Governor of the Capital City and the Mayor of Ulaanbaatar S.Amarsaikhan made a decision to build a football field in each district and it is being successfully implemented. The construction of a football field and sports facilities, covering 1.8 hectares of land near the General Authority for Border Protection in the 4th khoroo of Bayanzurkh district has been completed and opened today.

The construction of the field was implemented by “Mongol Management Center” LLC. Within this framework, a 4.4-meter-wide, four-lane 450-meter jogging track, a 5,500-square-meter football field, an 880-square-meter basketball and volleyball court, an 84-meter-long 1.2-meter-wide walkway, and 1,155 square meters of sidewalks have been built. In addition, the sports field was built with spectator seats, shade, children's playgrounds, parking lots and restrooms, adding one more place for children and youth to visit.

The opening ceremony was attended by Governor of the Capital City and the Mayor of Ulaanbaatar S.Amarsaikhan Member of the Parliament B.Saranchimeg, Deputy Minister of Education, Culture, Science and Sports G.Ganbayar, General Manager of Ulaanbaatar and Head of the Mayor's Office T.Gantumur and athletes of the national football team.

Mayor S.Amarsaikhan first visited the site on May 9, 2019 which is more than a year ago and got acquainted with the situation and instructed relevant organizations including the Mayor's Office of Ulaanbaatar, the Land Management Department of the capital city, the City Planning and Development Department, and the Investment Department to urgently develop a design for the sports field, provide the necessary funds and start the construction work. Accordingly, the construction of a sports field was intensified since last autumn.

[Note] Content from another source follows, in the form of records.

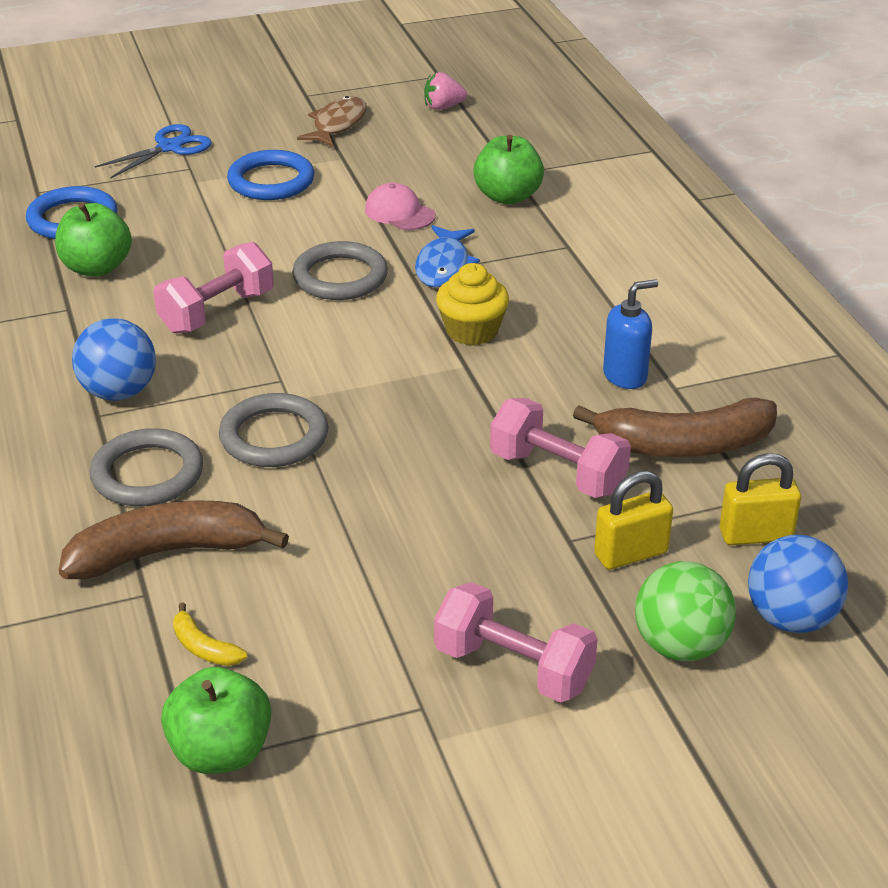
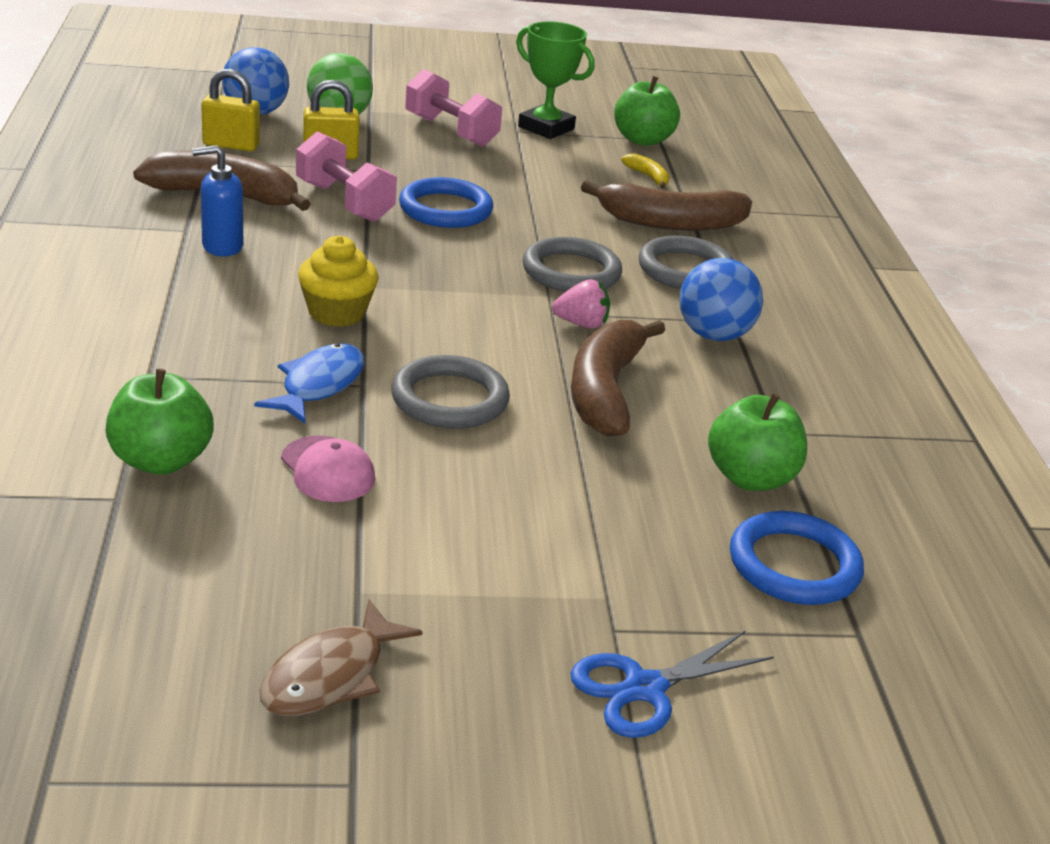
camera: 170 degrees left, 5 degrees down
pink dumbbell [153,242,274,334] -> brown banana [571,320,665,436]
blue ring [227,150,314,200] -> blue ring moved to [399,177,493,228]
pink strawberry [424,72,467,110] -> pink strawberry moved to [552,279,610,329]
none -> green trophy [516,21,595,139]

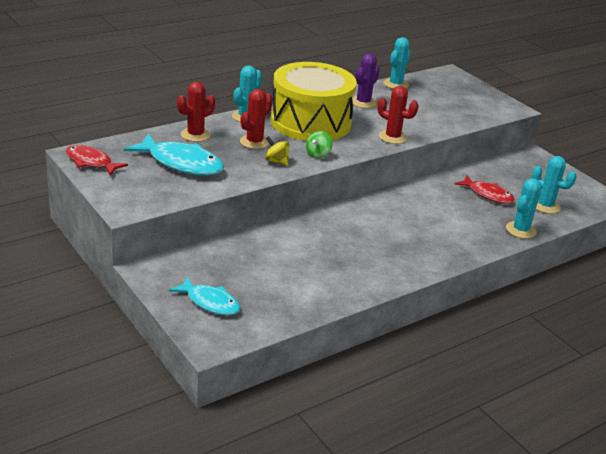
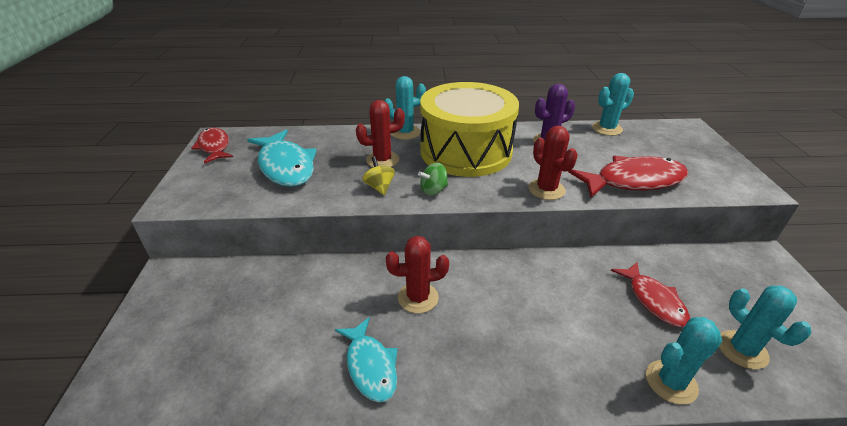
camera: 35 degrees right, 5 degrees up
turquoise fish [169,276,240,315] -> turquoise fish moved to [335,317,397,403]
red cactus [177,82,215,142] -> red cactus moved to [386,236,449,313]
none -> red fish [568,156,688,198]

Mayor S.Amarsaikhan said, “As part of our people-centered policy, we have been building public parks, sports fields, bicycle paths etc. in stages by revoking the licenses for the land lots which have not been used properly, polluted the environment and most importantly, posed a risk to human life, health and property. Today, the construction work to transform this 1.8 hectares of area into a comprehensive sports field that meets international standards is being inaugurated. In the past, we have built parks in Chingeltei and Bayanzurkh districts and Central square. Currently, a park covering 3.8 hectares of land is being built at the foot of Bayankhoshuu Mountain, and green areas and winter sports arenas are under construction in Takhilt, Tsagdaa Tolgoi and Khan-Uul district. There are also plans to build more green areas and children’s playground in every corner of Ulaanbaatar. I would like to inform you that the park in the central square will be opened soon. In the past year, a total of 158 land lots have been reclaimed by the city for public use.”

Residents of the 4th khoroo of Bayanzurkh district expressed their gratitude to the Mayor and other officials for the construction of the football field and asked for more such places to be established in the future.